Vlingo doesn’t technically predict the smart home here and doesn’t show light or plug control. But that’s not too surprising. Ubiquitous smart home gadgets were nearly a decade away at the time, and even Amazon’s Alexa-powered Echo speaker didn’t feature smart home capability when it launched in 2014. It’s not hard to imagine that as smart lights and other smart devices became common, Vlingo would have added controlling them to its capabilities. After all, it was well ahead of all the competition in what it could do and what it hoped to do.
So, What Happened to Vlingo?
You’re probably asking “if Vlingo was so much better than all of the competition, why aren’t we using it today?” Sometimes being the best doesn’t guarantee survival. In some cases, it only hastens death. Nuance took notice of Vlingo early on and decided it wanted to get rid of the competition. Do you remember that bit earlier about Nuance having more IP on hand than Vlingo? This is where that information comes into play.

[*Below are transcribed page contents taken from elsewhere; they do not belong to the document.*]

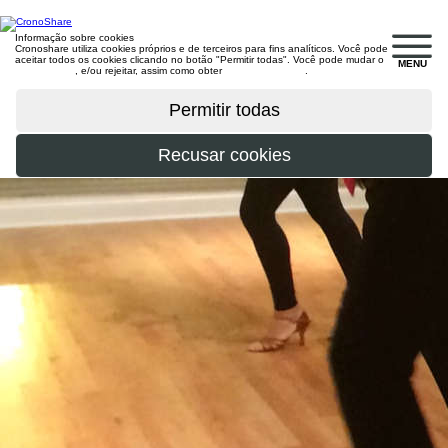
Informação sobre cookies
Cronoshare utiliza cookies próprios e de terceiros para fins analíticos. Você pode
aceitar todos os cookies clicando no botão "Permitir todas". Você pode mudar o
MENU
configuração
, e/ou rejeitar, assim como obter
mais informações
.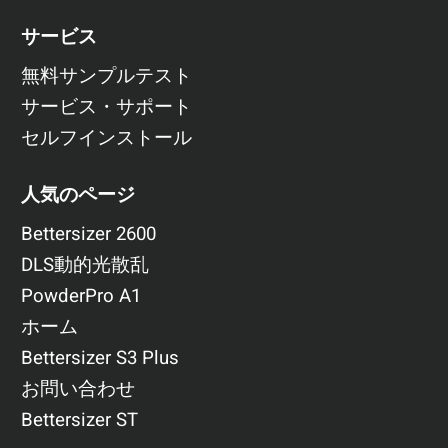
サービス
無料サンプルテスト
サービス・サポート
セルフインストール
人気のページ
Bettersizer 2600
DLS動的光散乱
PowderPro A1
ホーム
Bettersizer S3 Plus
お問い合わせ
Bettersizer ST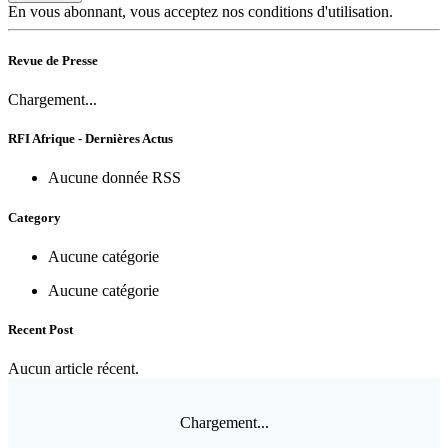
En vous abonnant, vous acceptez nos conditions d'utilisation.
Revue de Presse
Chargement...
RFI Afrique - Dernières Actus
Aucune donnée RSS
Category
Aucune catégorie
Aucune catégorie
Recent Post
Aucun article récent.
Chargement...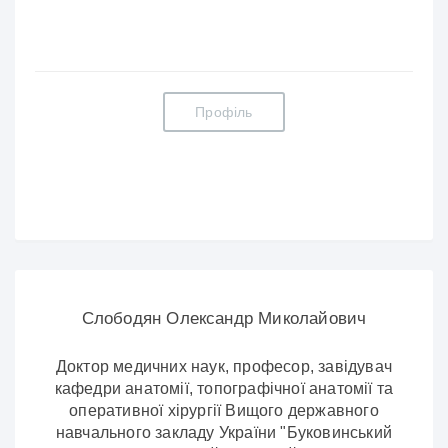
Профіль
Слободян Олександр Миколайович
Доктор медичних наук, професор, завідувач
кафедри анатомії, топографічної анатомії та
оперативної хірургії Вищого державного
навчального закладу України "Буковинський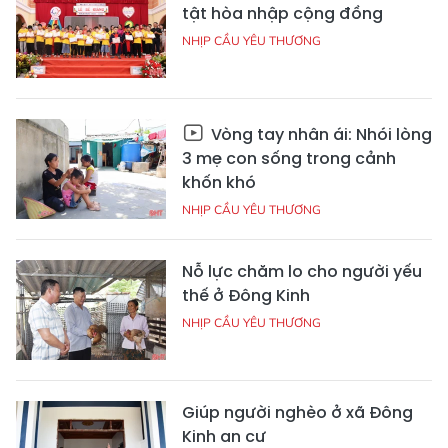
tật hòa nhập cộng đồng
NHỊP CẦU YÊU THƯƠNG
Vòng tay nhân ái: Nhói lòng
3 mẹ con sống trong cảnh
khốn khó
NHỊP CẦU YÊU THƯƠNG
Nỗ lực chăm lo cho người yếu
thế ở Đông Kinh
NHỊP CẦU YÊU THƯƠNG
Giúp người nghèo ở xã Đông
Kinh an cư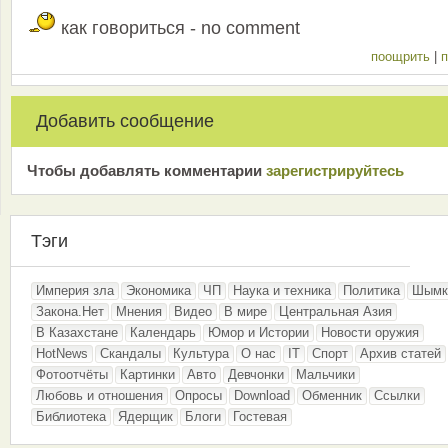
как говориться - no comment
поощрить
|
п
Добавить сообщение
Чтобы добавлять комментарии
зарeгиcтрирyйтeсь
Тэги
Империя зла
Экономика
ЧП
Наука и техника
Политика
Шымк
Закона.Нет
Мнения
Видео
В мире
Центральная Азия
В Казахстане
Календарь
Юмор и Истории
Новости оружия
HotNews
Скандалы
Культура
О нас
IT
Спорт
Архив статей
Фотоотчёты
Картинки
Авто
Девчонки
Мальчики
Любовь и отношения
Опросы
Download
Обменник
Ссылки
Библиотека
Ядерщик
Блоги
Гостевая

Nuance decided the easiest way to remove Vlingo from the playing field was to buy it. But when it offered a low number, the founders of Vlingo said no. So Nuance tried a different tact—it sued Vlingo for patent infringement. The purpose wasn’t to win for the sake of patents, mind you. The goal was to devalue Vlingo and make it weaker.
Vlingo countered with its own patent lawsuits, and the long journey of court wrangling began. After three years, Vlingo won the first trial, and the judge ruled Vlingo didn’t infringe any of Nuance’s claimed 30 patents. Keep in mind that all of this happened simultaneously with the rest of this story; the first trial decision occurred in 2011, around Siri’s launch with iPhone 4S. And Nuance powered Siri.
Nuance may have lost the battle, but it likely did manage to slow Vlingo down long enough for others to catch up. After losing the trial, Nuance went back to Vlingo with a new purchase offer at a higher price, and Vlingo accepted. All the promises for a Vlingo-powered future died there. Nuance didn’t continue the program, and it even shut down Dragon (Go), its digital assistant. These days the closest you’ll get is Dragon Anywhere, which serves more as a speech-to-text app, not a full digital assistant.
And it’s a pity, too. If not for purely business decisions, we could have had Alexa-like controls in the home years sooner. And better yet, without close ties to Amazon (or Google in the case of Google Assistant). It’s not hard to imagine that the death of Vlingo set back voice-controlled smart homes by years. And ultimately gave us the walled garden smart homes we live in. We got there eventually, but the future isn’t as bright as it might have been.